AW: I’m interested to know how you approach type. Do you have a systematic approach or perhaps something less defined?

EE: No real, clearly defined systematic approach at play, I think in general I’ll listen to the music on a loop, say when working on something custom and try and form so basic visual connections to what I’m hearing – babies’ first psychology stuff like bouba/kiki or whatever it’s called.

I think in general my design practice takes the shape of hyper mathematical, weaponised autism, but then hopefully offset by turning the grid off, physical flourishes or experimental materials.

AW: Could you tell me more about UNCANNY?

EE: UNCANNY’s sort of what we’re slowly moving everything over to. It started as mentioned above, when George and I met in COVID, working on animated/experimental film projects before we basically conned some commissioners into thinking we were directors. George is a very experienced photographer, and I came at it from more of a design/edit angle. A lot of our work, I’d like to think, has a very photographic / design feel to it, particularly in the structure, a lot of our early films practically feel like you were flipping through a photobook.

For a good few years, George stopped shooting photos, and I put design down (Freelance design’s not the easiest way to keep the lights on.) We’d sort of Trojan horsed these two skills into video projects to make us look like a good pick.

We’re now very much embracing these distinct practices and have been picking up some more standalone commercial design/photo projects alongside video.

UNCANNY Graphic design for the music industry

AW: It’s clear that you produce high-quality and directed visuals and film, but what about your perspective on type? This can easily take a back seat sometimes, but our POV is that it needs to complete the picture and match the rest of the narrative, thoughts?

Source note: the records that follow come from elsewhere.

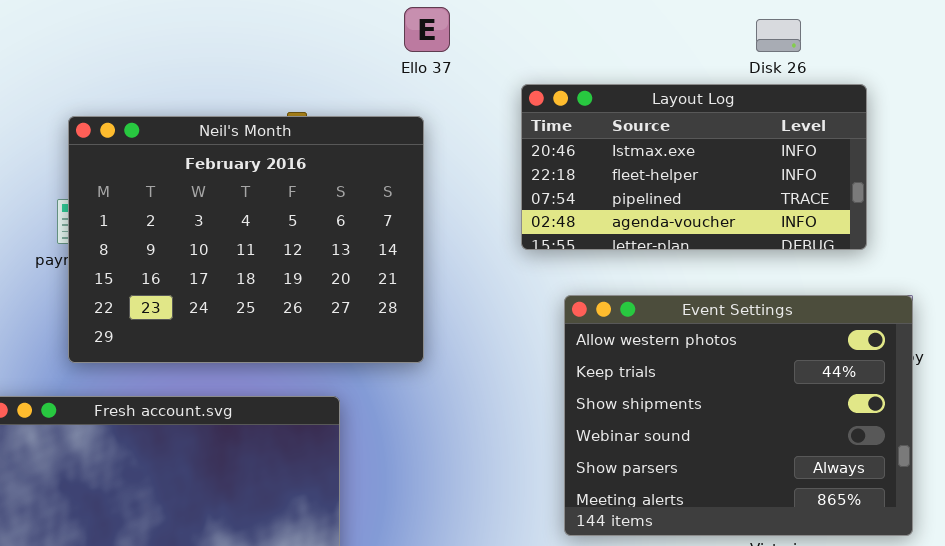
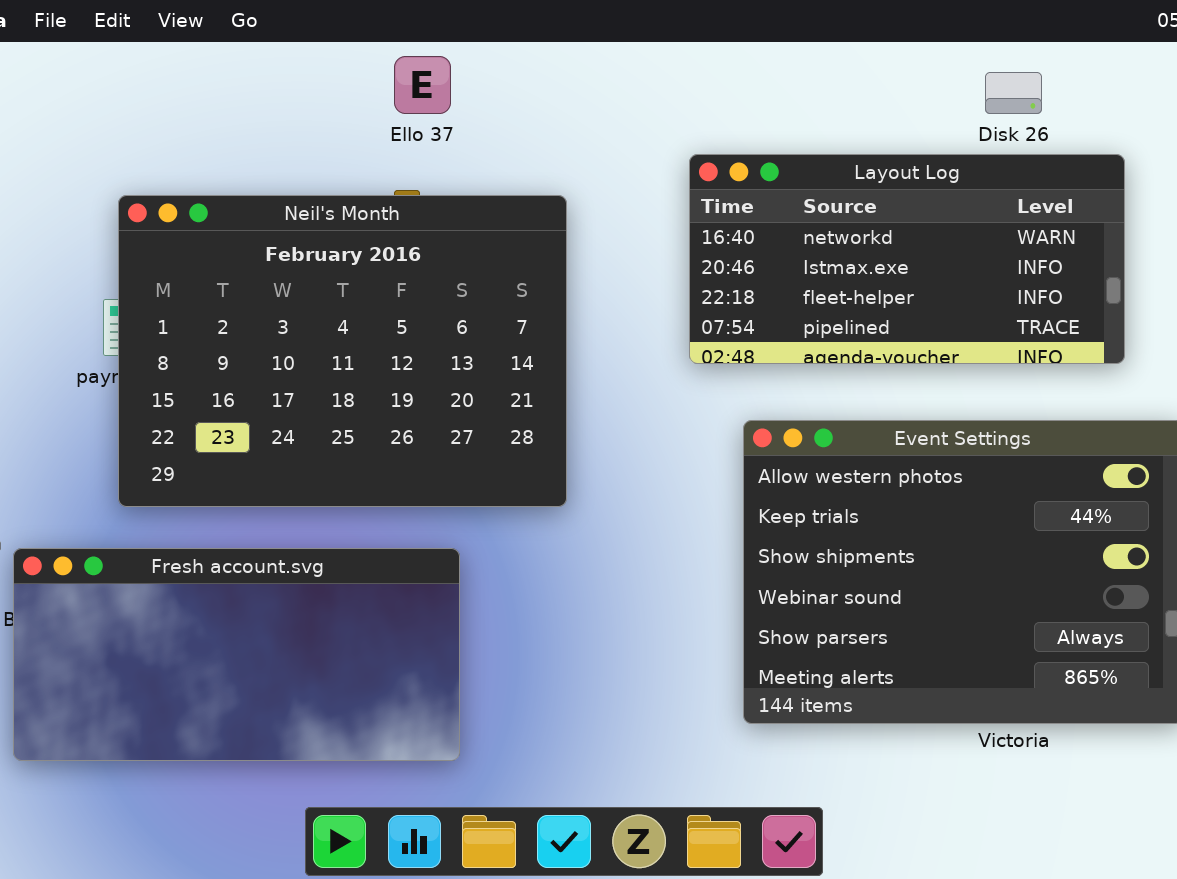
Ello 37: [404,7,450,52] -> [394,56,451,114], moved
Layout Log: [521,84,867,250] -> [689,154,1125,364], scrolled up 1 row

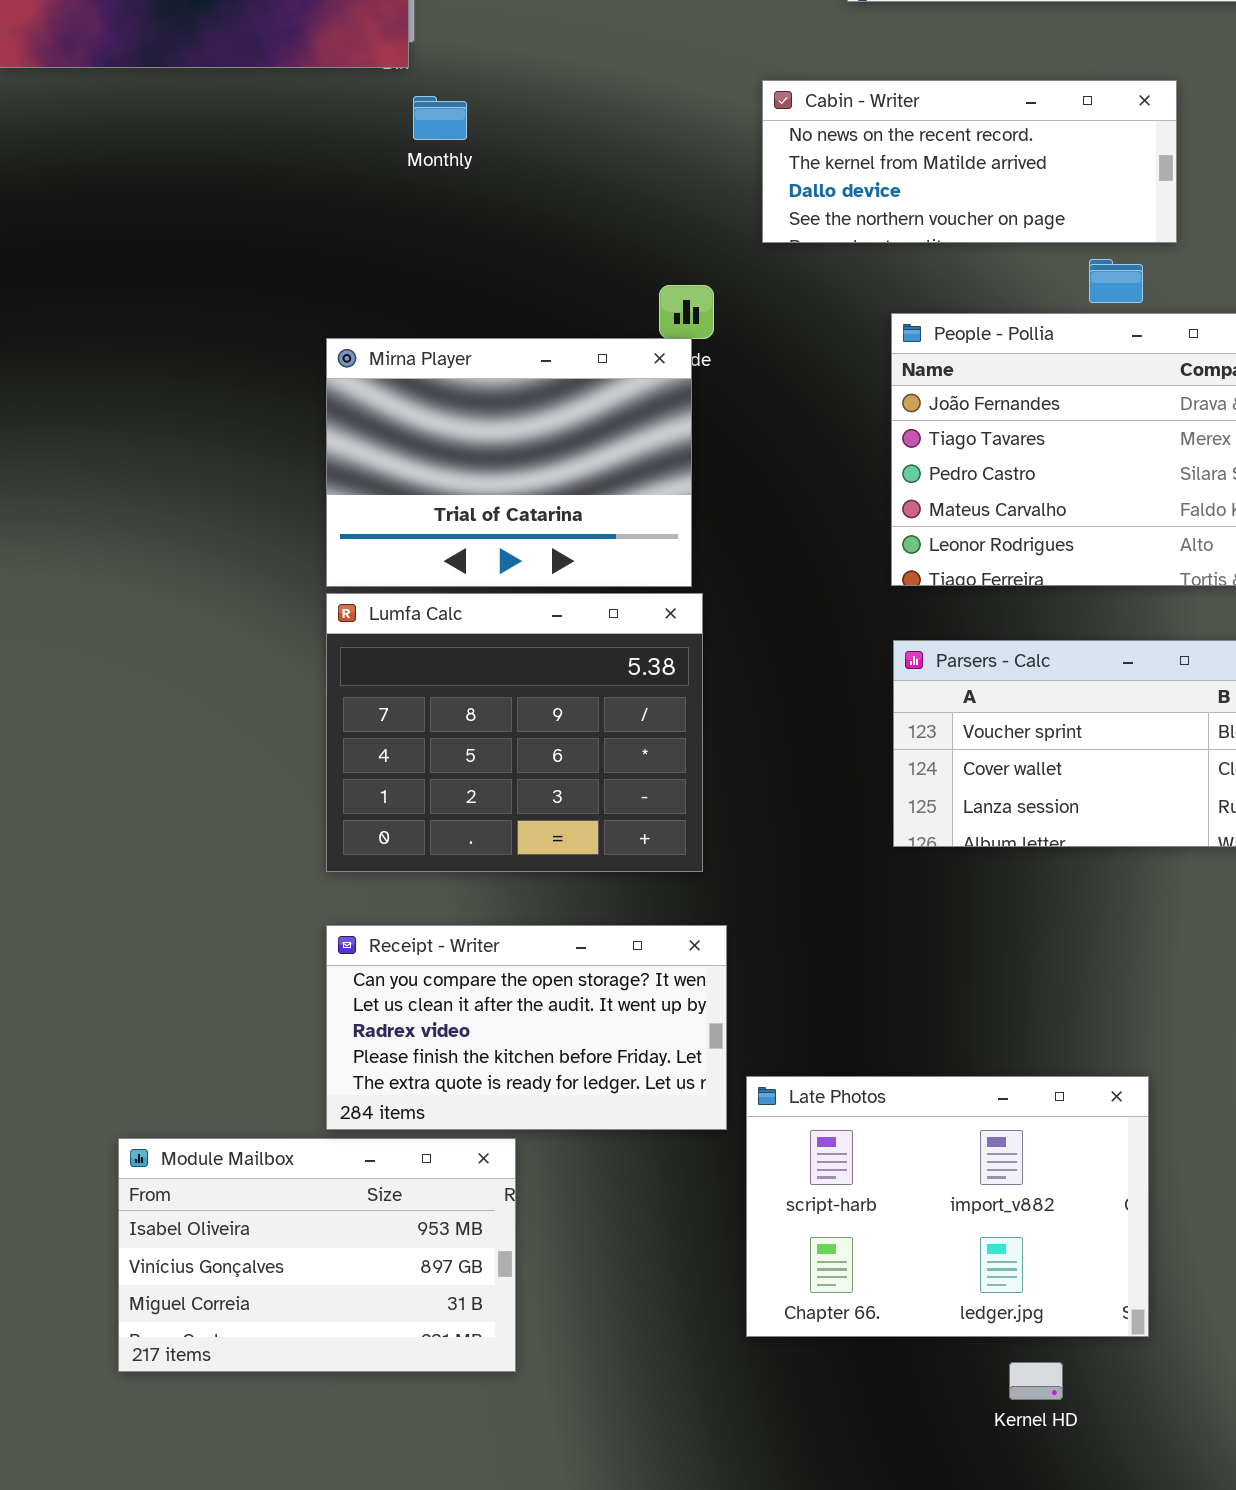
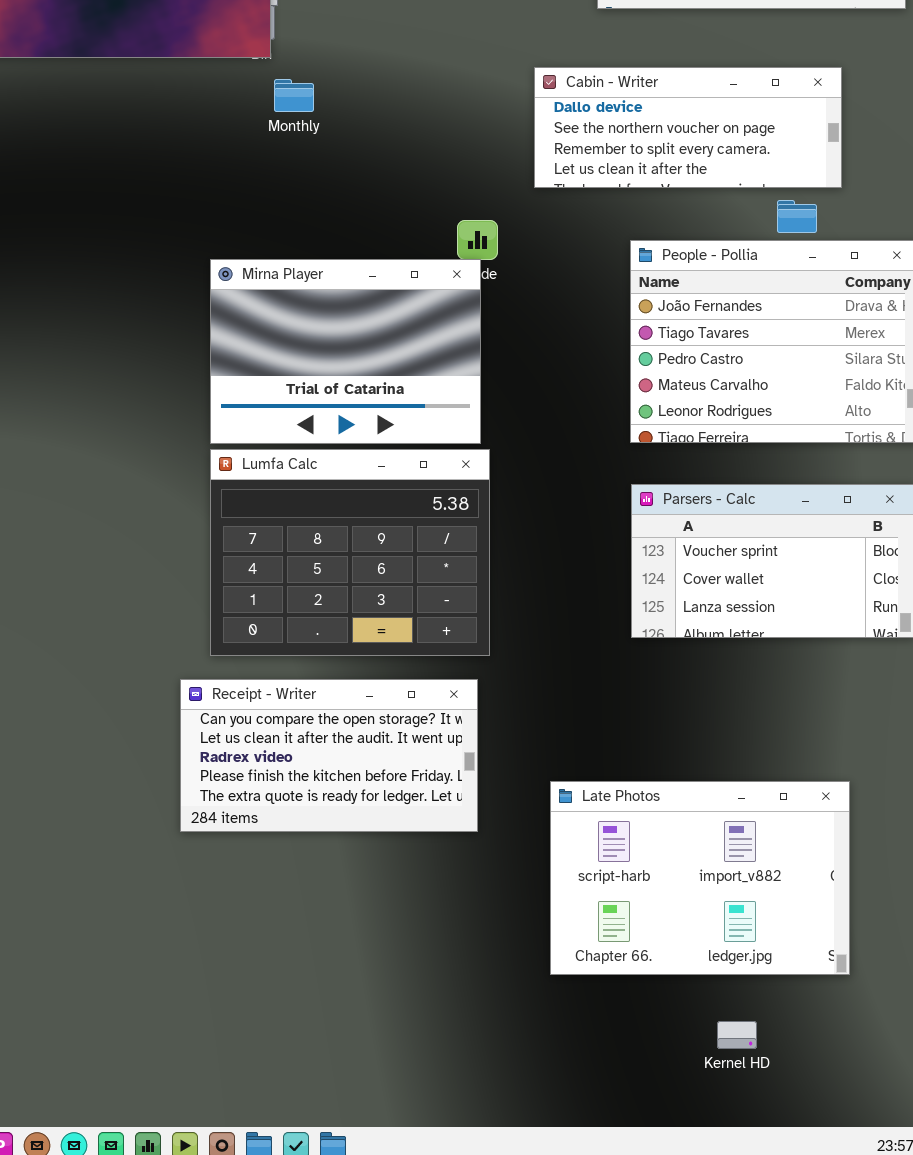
Cabin - Writer: [762,80,1177,243] -> [534,67,842,188], scrolled down 2 rows
Receipt - Writer: [326,925,727,1130] -> [180,679,478,832], moved
Late Photos: [746,1076,1149,1337] -> [550,781,850,975], moved
Module Mailbox: [118,1138,516,1372] -> none, closed

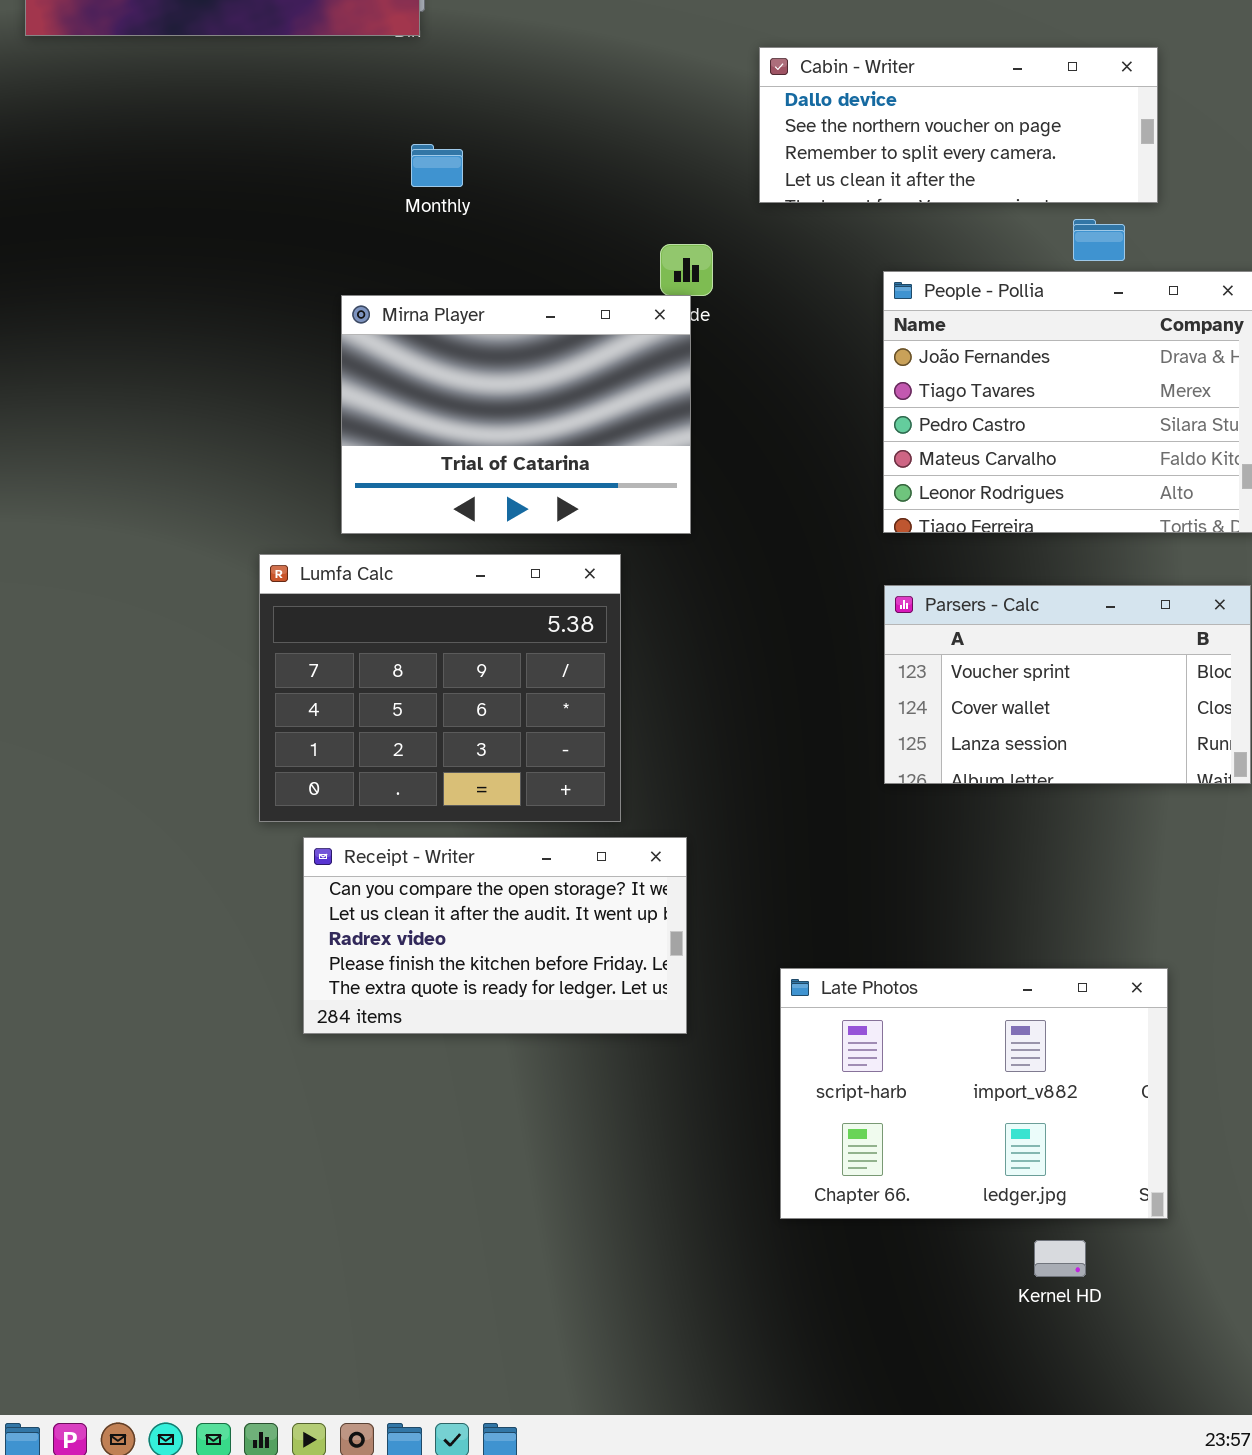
Monthly: [274,79,314,112] -> [411,144,463,187], moved
Lumfa Calc: [210,449,490,656] -> [259,554,621,822], moved
Kernel HD: [717,1021,757,1049] -> [1034,1240,1086,1277], moved

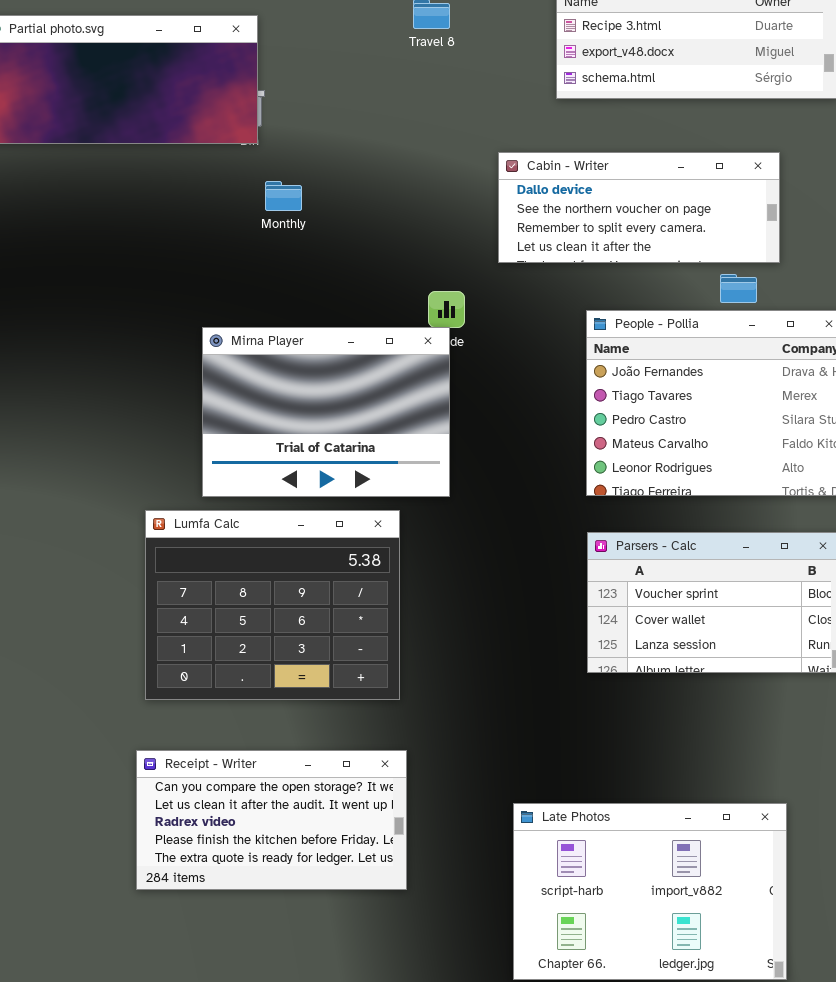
Monthly: [411,144,463,187] -> [265,181,302,211], moved
Receipt - Writer: [303,837,687,1034] -> [136,750,407,890], moved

EE: Yeah, next to no one seems to care about typography on a day-to-day basis in the general field/level I’m working in – it’s brilliant. The bar’s nearly on the floor, and expectations are low. I honestly think it’s what kept me in work for a good few years. It’s, I guess, a totally different style of work. So much of film (at my level, not talking about the greats) is so fast. Stuff’s written, briefed, shot and edited in the span of a month. Type design and layout are something that always require time (to me anyway).

Be it sitting on something for a while and cracking its faults, or the physical labour of drawing/crafting letterforms. I guess that disparity is why perhaps there’s a backseat/lack of admiration for graphic designers in film. Honestly, it’s nice not to be in a room full of graphic designers, though.

I think typography, of course, is integral to our film works in aesthetically setting the tone or conveying a sense of narrative. A lot of our work often doesn’t have that overt ‘plot’. We’ve tended to skirt around that, probably due to some inferiority complex. I guess some of our work for the band HONESTY kind of showcases how we aim to use typography to complement that narrative sidestep, how to convey peace, miasma, dread, or grief through physical applications of typography in film.

AW: Any upcoming projects we should watch out for? 

EE: Working on green deck in Balatro, stuck on white stake currently.